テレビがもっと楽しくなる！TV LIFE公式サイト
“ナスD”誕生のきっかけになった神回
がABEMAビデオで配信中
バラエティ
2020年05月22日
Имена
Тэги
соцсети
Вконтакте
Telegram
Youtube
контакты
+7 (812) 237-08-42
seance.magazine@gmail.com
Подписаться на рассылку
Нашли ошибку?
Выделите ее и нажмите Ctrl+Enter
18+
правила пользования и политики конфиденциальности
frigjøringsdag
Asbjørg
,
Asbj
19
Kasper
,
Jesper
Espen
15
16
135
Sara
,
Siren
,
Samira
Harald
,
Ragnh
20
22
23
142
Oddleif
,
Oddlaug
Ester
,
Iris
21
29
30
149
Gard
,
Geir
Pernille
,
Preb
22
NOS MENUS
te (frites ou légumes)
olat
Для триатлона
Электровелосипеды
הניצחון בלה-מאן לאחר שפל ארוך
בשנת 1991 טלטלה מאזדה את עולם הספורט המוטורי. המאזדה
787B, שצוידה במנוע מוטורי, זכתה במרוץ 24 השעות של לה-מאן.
...
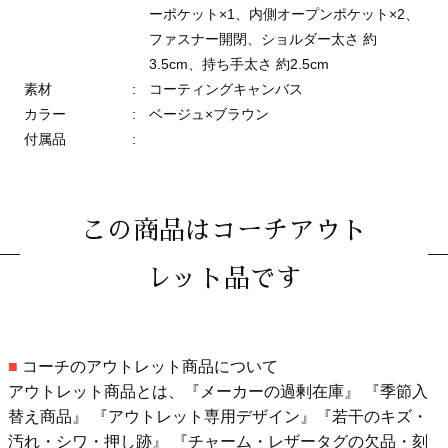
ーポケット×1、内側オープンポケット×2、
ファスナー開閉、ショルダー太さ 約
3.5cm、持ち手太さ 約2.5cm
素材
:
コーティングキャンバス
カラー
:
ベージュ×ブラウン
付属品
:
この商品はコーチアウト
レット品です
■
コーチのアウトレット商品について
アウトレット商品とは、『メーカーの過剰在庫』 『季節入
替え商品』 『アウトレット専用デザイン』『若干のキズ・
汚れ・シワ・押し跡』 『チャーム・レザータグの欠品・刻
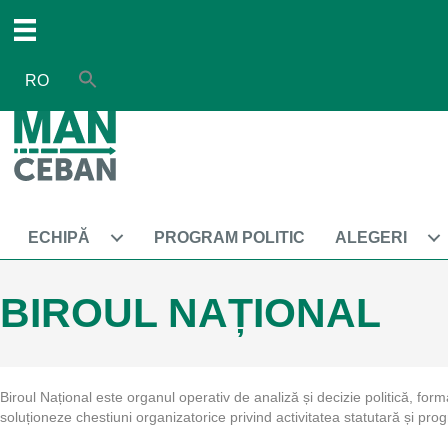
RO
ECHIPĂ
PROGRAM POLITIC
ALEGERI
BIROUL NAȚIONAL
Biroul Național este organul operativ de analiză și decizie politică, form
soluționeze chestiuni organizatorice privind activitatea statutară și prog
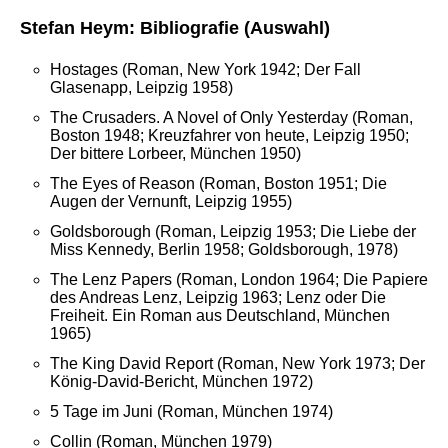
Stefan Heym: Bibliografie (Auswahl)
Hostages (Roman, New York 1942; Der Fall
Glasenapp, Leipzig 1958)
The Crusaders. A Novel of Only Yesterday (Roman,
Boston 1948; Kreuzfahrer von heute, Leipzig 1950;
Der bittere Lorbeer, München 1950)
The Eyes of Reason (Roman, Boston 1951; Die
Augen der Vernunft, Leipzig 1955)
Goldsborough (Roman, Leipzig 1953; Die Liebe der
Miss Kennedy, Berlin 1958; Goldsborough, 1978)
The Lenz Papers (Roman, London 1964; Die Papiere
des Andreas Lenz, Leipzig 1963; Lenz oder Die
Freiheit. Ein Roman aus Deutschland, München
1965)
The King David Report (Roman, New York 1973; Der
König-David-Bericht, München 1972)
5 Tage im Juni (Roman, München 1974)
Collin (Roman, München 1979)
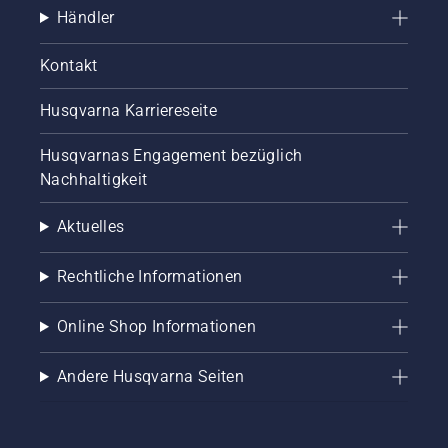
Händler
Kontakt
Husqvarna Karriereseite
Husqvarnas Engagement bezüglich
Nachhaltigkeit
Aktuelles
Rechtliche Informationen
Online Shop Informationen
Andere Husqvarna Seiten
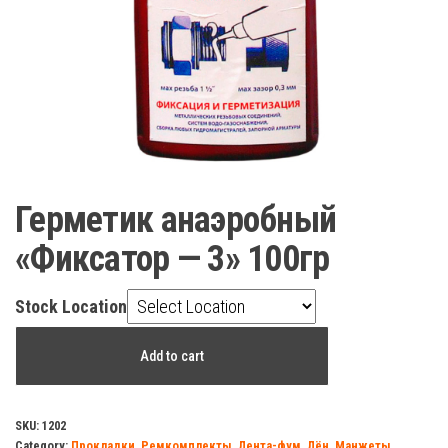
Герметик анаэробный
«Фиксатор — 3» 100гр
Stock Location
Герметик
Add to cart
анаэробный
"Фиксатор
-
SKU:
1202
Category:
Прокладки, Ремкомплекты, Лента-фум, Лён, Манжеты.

Work to be completed
Arrange everything in the entries above, from the line containing "Герметик анаэробный" down to the line containing "Прокладки, Ремкомплекты, Лента-фум, Лён, Манжеты.", as a Markdown table with the columns "Row" and "Line". Number each line in order and leave out any blank lines.

Answer for this exercise
| Row | Line |
|---|---|
| 1 | Герметик анаэробный |
| 2 | «Фиксатор — 3» 100гр |
| 3 | Stock Location |
| 4 | Герметик |
| 5 | Add to cart |
| 6 | анаэробный |
| 7 | "Фиксатор |
| 8 | - |
| 9 | SKU: |
| 10 | 1202 |
| 11 | Category: |
| 12 | Прокладки, Ремкомплекты, Лента-фум, Лён, Манжеты. |